The usenet community has responded with varying degrees and attempts at 'hiding' their transfers, usually by encryption of either the file-names, data itself, or both, with 'keys' mostly on private sites. Despite this, there continues to be a wide variety of material completely either in the open, or with those keys contained within the data (and easily recovered by such techniques as par(2) processing).

Of course, as the article points out, many have/are breaking the 'law' on a daily (hourly?) basis, and as the surveillance state becomes more efficient, eventually more will be caught up in it. For usenet, it means that we may see more and more 'takedowns' occur, but as of right now, even with the automated systems in place, it's really a hit and miss proposition, probably more miss that hit but depending on one's likes or dislikes.

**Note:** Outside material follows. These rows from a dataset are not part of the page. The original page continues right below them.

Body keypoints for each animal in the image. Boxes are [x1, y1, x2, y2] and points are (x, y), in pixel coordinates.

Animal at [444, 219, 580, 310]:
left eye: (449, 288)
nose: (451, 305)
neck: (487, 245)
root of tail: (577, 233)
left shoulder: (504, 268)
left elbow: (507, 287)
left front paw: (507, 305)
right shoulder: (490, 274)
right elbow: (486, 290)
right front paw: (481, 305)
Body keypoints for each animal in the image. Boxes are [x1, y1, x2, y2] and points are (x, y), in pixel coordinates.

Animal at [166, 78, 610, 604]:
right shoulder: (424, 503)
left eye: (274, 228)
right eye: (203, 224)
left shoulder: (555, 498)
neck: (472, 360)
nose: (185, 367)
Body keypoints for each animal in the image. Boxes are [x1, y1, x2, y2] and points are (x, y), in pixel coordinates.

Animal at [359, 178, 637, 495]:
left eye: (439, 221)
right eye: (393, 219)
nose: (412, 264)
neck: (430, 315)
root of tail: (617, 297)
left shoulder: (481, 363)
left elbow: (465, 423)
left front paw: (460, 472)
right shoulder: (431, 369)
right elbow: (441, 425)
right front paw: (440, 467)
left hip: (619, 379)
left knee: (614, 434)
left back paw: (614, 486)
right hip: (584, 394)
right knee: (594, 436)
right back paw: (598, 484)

But as of now, again considering the continued amount of totally 'in the clear' postings, it's much more of a 'miss'.

2501
06-17-2013, 02:52 PM
baa baa blackship

usersname
06-17-2013, 03:37 PM
You know it came as even more of a shock to me, that people were "shocked" to find that they may have/are being snooped on!

DngrMs
06-17-2013, 06:18 PM
Or live in a country that explicitly allows downloading.

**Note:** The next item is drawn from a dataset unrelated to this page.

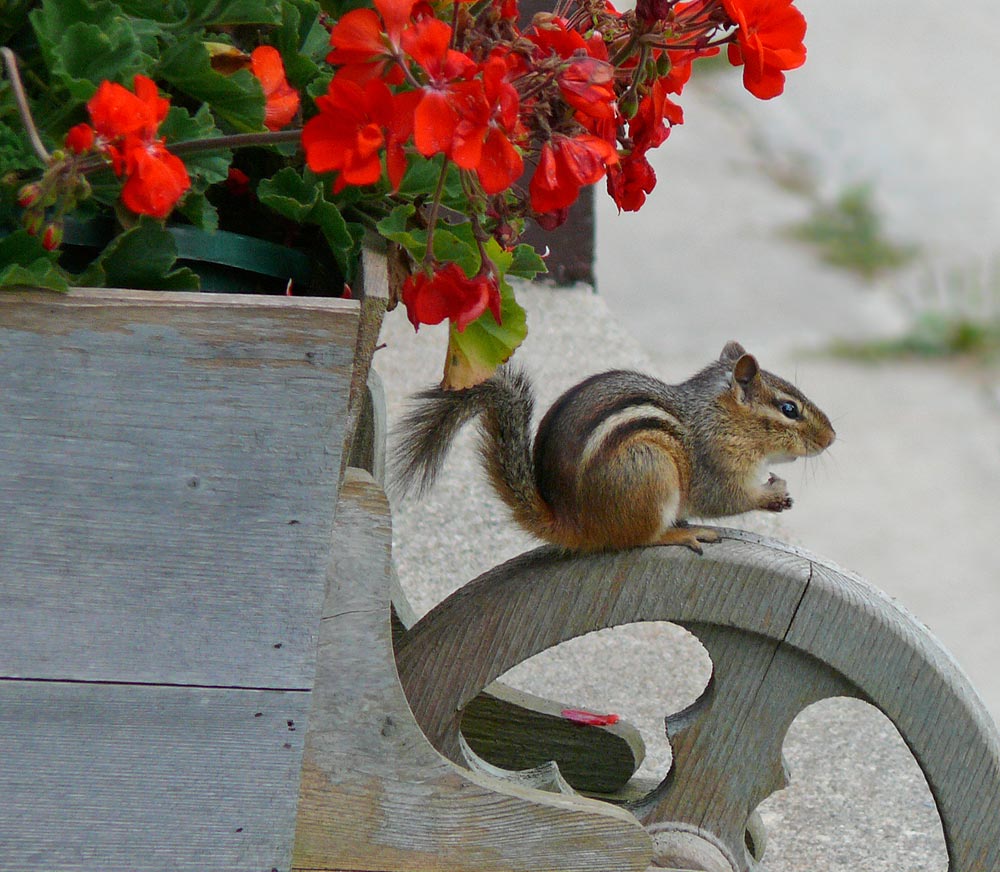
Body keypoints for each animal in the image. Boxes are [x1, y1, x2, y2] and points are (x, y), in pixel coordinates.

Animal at [392, 341, 835, 554]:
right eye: (790, 409)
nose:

The surveillance probably still exists but it's inconsequential for legal activities (principles of blanket surveillance aside). Nobody in their right mind would upload copyrighted material to Usenet using a traceable account and if you're only downloading (99% of people) then nothing to really fear.

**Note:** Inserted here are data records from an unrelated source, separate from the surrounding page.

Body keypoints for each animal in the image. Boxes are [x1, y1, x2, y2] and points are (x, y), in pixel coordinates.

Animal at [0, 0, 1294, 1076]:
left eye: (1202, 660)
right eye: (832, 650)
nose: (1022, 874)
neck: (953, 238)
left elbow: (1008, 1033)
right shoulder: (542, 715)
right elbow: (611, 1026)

I didn't think there was a law in the good old US of A against downloading either, just sharing (read: uploading) - am I mistaken?

Whether any of this activity should be watched at all is a different discussion.

justlooking
06-17-2013, 07:00 PM
I didn't think there was a law in the good old US of A against downloading either, just sharing (read: uploading) - am I mistaken?




I think downloading has always been illegal too, not just uploading. They've usually chosen to go after only uploaders, but that can change anytime.

http://arstechnica.com/tech-policy/2009/09/p2p-downloading-is-it-legal/

DngrMs
06-17-2013, 10:31 PM
I didn't think there was a law in the good old US of A against downloading either, just sharing (read: uploading) - am I mistaken?



I think downloading has always been illegal too, not just uploading. They've usually chosen to go after only uploaders, but that can change anytime.

http://arstechnica.com/tech-policy/2009/09/p2p-downloading-is-it-legal/

You win 3 points.

That's one of the better articles I've read on this specific subject, thank you.

That's a very interesting take on "reproduction" - subtle but it seems to me very effective. Actually, from an industry perspective that seems like Thor's hammer to me. By downloading you are making a copy therefore you are "reproducing", even if you don't "distribute". Very clever. So you're fucked either way if you're in the US, evidently even if you're just a casual citizen (keywords: PRISM, AL QAEDA, VEGETARIANS SUCK, WASHINGTON, G8, OBAMA, BOOBS, NEW YORK, AIR FORCE ONE, BOMB, POOP, JIHAD).

Okay, so to my original assertion, live in a place where it's legal. As per Canada much of Europe has the 'media tax' which means:

Legally: downloading is permitted
Morally: the royalties are already paid at the physical media level

The monopoly can fuck right off. And the NSA.